Figure 35Increase in percentage of homozygosity under various systems of - фото 33 Figure 35Increase in percentage of homozygosity under various systems of - фото 34

Figure 3.5Increase in percentage of homozygosity under various systems of inbreeding. (a) Selfing reduces heterozygosity by 50% of what existed at the previous generation. (b) The approach to homozygosity is most rapid under self‐fertilization.

3.9.1 Consequences

The genetic consequences of inbreeding were alluded to in Section 3.8. The tendency toward homozygosity with inbreeding provides an opportunity for recessive alleles to be homozygous and hence expressed. Whereas inbreeding generally has little or no adverse effect in inbred species, crossbred species suffer adverse consequences when the recessive alleles are less favorable than the dominant alleles. Called inbreeding depression, it is manifested as a reduction in performance, because of the expression of less fit or deleterious alleles. The severity of inbreeding depression varies among species, being extreme in species such as alfalfa in which inbreeding produces homozygous plants that fail to survive. Further, the effect of inbreeding is most significant in the first five to eight generations, and negligible after the eighth generation in many cases.

3.9.2 Applications

Inbreeding is desirable in some breeding programs. Inbred cultivars of self‐pollinated species retain their genotype through years of production. In cross‐pollinated species, inbred lines are deliberately developed for use as parents in hybrid seed production.

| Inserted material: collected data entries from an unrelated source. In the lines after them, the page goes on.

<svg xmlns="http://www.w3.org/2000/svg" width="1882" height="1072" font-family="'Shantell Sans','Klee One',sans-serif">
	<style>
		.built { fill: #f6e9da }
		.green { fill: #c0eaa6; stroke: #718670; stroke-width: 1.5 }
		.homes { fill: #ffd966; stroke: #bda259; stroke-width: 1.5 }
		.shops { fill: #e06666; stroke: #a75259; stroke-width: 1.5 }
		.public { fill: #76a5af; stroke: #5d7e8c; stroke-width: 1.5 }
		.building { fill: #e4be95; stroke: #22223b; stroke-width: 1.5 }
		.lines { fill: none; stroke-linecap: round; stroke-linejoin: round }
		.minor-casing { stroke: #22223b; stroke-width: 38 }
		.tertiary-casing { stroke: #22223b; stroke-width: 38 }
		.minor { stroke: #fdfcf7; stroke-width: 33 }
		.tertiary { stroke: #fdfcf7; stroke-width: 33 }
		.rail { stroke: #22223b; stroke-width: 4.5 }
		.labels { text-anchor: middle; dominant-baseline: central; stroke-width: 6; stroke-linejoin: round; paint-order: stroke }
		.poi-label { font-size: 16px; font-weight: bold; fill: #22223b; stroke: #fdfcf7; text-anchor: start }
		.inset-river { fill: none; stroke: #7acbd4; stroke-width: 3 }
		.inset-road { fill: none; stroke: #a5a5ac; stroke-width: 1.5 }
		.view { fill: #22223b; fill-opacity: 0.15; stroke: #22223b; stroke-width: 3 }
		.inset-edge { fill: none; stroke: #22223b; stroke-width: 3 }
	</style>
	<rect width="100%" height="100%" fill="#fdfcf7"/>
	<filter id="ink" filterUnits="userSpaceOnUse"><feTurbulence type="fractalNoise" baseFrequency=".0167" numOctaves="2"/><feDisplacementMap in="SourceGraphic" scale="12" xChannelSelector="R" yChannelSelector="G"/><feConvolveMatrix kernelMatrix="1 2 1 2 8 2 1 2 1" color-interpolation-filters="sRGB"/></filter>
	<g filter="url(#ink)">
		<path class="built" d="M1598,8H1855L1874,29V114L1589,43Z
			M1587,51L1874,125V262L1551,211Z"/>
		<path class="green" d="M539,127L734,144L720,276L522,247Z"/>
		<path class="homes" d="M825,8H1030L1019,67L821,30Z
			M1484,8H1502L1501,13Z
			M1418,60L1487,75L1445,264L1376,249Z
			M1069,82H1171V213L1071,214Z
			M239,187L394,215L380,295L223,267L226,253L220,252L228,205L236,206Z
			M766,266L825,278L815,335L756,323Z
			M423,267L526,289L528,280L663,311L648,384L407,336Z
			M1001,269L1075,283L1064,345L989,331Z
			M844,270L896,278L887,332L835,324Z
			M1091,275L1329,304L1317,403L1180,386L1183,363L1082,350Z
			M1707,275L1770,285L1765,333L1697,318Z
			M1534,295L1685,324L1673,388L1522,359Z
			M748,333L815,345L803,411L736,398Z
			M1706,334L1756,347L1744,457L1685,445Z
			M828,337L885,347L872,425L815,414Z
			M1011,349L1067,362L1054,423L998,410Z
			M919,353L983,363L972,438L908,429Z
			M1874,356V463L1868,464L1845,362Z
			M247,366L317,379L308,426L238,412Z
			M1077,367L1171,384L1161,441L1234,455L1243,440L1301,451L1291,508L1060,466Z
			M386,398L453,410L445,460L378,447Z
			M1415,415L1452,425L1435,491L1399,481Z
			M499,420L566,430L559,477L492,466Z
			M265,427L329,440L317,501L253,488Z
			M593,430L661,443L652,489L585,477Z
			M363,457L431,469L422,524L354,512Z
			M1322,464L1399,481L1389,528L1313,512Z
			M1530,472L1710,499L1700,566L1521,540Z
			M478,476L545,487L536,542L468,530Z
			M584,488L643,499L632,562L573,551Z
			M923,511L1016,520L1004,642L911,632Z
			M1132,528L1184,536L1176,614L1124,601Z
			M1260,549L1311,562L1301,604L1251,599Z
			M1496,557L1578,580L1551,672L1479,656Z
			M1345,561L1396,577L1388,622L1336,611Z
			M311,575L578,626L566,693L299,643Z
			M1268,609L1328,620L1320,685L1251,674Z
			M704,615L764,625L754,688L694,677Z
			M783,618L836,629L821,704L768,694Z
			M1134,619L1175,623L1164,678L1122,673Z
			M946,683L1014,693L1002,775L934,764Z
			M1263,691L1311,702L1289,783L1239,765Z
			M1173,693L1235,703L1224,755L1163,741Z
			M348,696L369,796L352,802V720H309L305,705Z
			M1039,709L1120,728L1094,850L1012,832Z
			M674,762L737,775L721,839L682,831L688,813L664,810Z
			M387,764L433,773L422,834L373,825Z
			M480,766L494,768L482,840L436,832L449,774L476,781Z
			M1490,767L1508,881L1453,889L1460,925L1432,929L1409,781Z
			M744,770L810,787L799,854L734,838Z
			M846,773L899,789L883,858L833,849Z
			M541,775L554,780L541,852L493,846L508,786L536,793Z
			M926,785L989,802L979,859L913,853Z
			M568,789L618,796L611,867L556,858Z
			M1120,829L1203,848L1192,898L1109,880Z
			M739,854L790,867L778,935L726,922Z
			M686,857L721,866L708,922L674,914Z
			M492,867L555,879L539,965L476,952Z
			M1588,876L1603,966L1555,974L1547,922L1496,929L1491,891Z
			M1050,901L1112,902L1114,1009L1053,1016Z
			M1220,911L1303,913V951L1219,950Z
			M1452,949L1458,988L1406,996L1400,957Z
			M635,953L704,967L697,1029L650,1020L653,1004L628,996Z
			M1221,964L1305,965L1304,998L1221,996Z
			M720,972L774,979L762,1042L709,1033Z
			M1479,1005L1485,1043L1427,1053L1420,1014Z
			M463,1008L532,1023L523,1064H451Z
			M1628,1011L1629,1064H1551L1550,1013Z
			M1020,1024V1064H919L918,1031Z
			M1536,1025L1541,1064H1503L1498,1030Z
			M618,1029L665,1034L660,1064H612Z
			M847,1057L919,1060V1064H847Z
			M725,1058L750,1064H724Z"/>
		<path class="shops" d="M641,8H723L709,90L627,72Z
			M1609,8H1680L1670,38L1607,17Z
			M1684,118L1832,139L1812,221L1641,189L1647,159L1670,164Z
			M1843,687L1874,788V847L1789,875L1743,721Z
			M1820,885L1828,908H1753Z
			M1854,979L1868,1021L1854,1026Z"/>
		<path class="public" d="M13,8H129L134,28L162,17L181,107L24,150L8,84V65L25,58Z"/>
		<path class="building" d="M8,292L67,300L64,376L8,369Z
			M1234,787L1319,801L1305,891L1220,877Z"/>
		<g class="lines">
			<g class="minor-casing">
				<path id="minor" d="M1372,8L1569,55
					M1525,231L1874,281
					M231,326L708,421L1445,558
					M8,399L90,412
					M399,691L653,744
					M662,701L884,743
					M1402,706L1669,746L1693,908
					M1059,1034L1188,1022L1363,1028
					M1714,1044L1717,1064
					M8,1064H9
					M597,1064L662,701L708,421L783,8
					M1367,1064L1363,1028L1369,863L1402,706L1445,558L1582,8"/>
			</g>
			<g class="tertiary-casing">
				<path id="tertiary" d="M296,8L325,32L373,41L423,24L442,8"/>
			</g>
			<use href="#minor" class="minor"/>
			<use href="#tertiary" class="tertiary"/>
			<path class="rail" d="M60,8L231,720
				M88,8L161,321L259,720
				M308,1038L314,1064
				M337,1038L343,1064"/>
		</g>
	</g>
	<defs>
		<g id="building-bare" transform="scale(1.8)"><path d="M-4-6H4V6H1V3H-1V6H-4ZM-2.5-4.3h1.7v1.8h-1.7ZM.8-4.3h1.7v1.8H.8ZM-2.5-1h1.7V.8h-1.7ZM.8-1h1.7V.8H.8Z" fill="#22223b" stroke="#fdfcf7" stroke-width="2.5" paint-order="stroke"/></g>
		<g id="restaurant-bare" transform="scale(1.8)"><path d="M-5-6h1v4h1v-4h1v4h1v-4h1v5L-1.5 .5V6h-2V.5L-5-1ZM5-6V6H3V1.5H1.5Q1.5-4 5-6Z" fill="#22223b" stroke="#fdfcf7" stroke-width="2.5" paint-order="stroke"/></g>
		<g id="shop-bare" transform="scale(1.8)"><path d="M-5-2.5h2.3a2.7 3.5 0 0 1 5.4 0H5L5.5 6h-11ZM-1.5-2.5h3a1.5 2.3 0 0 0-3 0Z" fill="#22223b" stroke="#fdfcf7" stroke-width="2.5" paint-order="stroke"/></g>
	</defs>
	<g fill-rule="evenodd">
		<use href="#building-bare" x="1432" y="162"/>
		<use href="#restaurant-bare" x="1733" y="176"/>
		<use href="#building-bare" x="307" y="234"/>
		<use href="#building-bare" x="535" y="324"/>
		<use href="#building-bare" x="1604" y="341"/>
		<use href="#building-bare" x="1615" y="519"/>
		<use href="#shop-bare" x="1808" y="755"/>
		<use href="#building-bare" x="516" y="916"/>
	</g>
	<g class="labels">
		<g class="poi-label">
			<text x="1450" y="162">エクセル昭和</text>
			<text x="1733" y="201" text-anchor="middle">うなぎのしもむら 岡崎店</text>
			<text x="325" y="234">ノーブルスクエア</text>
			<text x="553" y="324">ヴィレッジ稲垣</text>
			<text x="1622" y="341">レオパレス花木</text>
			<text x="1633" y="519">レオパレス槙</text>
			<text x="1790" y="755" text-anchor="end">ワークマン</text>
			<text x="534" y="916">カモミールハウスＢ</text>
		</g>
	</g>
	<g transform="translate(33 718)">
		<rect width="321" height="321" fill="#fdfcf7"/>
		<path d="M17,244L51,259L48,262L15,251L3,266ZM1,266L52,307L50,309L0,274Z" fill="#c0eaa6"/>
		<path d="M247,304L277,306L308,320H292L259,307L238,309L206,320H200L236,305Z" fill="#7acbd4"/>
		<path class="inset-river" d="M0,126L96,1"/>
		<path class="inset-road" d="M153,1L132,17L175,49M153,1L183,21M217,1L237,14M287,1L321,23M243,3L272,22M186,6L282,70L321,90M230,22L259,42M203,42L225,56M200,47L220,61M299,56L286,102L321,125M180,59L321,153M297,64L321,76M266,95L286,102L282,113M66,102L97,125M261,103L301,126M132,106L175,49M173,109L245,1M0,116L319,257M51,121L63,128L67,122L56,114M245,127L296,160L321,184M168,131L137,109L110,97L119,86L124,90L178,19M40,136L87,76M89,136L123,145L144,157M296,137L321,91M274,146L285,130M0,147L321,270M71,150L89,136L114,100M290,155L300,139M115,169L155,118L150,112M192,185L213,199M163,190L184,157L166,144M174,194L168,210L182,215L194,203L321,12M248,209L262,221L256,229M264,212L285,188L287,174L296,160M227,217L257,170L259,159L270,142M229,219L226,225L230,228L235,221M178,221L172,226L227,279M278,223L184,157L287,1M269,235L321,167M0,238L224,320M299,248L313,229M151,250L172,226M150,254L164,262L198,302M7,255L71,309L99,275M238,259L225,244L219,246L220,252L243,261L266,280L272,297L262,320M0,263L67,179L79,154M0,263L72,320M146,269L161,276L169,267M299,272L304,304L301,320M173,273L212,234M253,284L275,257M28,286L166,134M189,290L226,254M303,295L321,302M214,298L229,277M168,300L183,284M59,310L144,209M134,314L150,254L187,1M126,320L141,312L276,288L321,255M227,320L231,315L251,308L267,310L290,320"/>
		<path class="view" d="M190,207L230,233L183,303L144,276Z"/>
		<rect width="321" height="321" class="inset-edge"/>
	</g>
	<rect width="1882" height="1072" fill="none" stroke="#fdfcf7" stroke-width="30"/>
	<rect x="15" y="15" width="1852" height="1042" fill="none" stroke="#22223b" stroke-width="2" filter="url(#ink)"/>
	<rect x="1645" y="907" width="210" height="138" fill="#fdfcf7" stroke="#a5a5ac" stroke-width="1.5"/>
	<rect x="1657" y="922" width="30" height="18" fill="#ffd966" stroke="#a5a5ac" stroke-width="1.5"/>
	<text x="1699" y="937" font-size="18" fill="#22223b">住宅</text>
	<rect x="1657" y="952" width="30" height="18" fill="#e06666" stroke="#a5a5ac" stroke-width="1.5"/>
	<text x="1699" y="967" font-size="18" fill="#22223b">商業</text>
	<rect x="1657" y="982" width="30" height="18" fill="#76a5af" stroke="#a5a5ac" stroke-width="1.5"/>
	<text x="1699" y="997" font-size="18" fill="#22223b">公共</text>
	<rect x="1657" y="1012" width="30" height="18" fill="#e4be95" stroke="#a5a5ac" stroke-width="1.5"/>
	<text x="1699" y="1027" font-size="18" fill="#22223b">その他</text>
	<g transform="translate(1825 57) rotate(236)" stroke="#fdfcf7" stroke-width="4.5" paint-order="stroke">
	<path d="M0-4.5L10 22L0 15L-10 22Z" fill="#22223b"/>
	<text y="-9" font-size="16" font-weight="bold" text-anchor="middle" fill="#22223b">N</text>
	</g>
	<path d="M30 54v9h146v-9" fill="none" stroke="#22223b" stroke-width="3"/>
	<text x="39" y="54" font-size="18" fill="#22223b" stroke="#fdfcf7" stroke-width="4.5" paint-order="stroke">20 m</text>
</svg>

Similarly, partially inbred lines are used as parents in the breeding of synthetic cultivars and vegetatively propagated species by reducing the genetic load. Another advantage of inbreeding is that it increases the genetic diversity among individuals in a population, thereby facilitating the selection process in a breeding program.

3.9.3 Mating systems that promote inbreeding

Mating is a way by which plant breeders impact the gene frequencies in a population. Four mating systemsare commonly used to effect inbreeding: self‐fertilization, full‐sib mating, half‐sib mating, and backcrossing. Self‐fertilization is the union of male and female gametes; full‐sib mating involves the crossing of pairs of plants from a population. In half‐sib mating, the pollen source is random from the population, but the female plants are identifiable. In a backcross, the F 1is repeatedly crossed to one of the parents. Self‐fertilization and backcrossing are the most extreme forms of inbreeding attaining a coefficient of inbreeding (F) of 15/16 after four generations of mating. Autopolyploids have multiple alleles and hence can accumulate more deleterious alleles that remain masked. Inbreeding depression is usually more severe in autopolyploids than diploid species. However, the progression to homozygosity is much slower in autopolyploids than in diploids.

3.10 Concept of population improvement

The general goal of improving open or cross‐pollinated species is to change the gene frequencies in the population toward fixation of favorable alleles while maintaining a high degree of heterozygosity. Unlike self‐pollinated species in which individuals are the focus and homozygosity and homogeneity are desired outcomes of breeding, population improvement focuses on the whole group, not individual plants. Consequently, open‐pollinated populations are not homogeneous.

3.11 Types

The population can be changed by one of two general strategies (i.e. there are two basic types of open pollinated populations in plant breeding) – by population improvementand by development of synthetic cultivars. To develop cultivars by population improvement entails changing the population en masse by implementing a specific selection tactic. A cultivar developed this way is sustainable in a sense, maintaining its identity indefinitely through random mating within itself in isolation. The terminology “synthetic” is used to denote an open pollinated cultivar developed from combining inbred or clonal parental lines. However, the cultivar is not sustainable and must be reconstituted from parental stock. Other usage of the term occurs in the literature.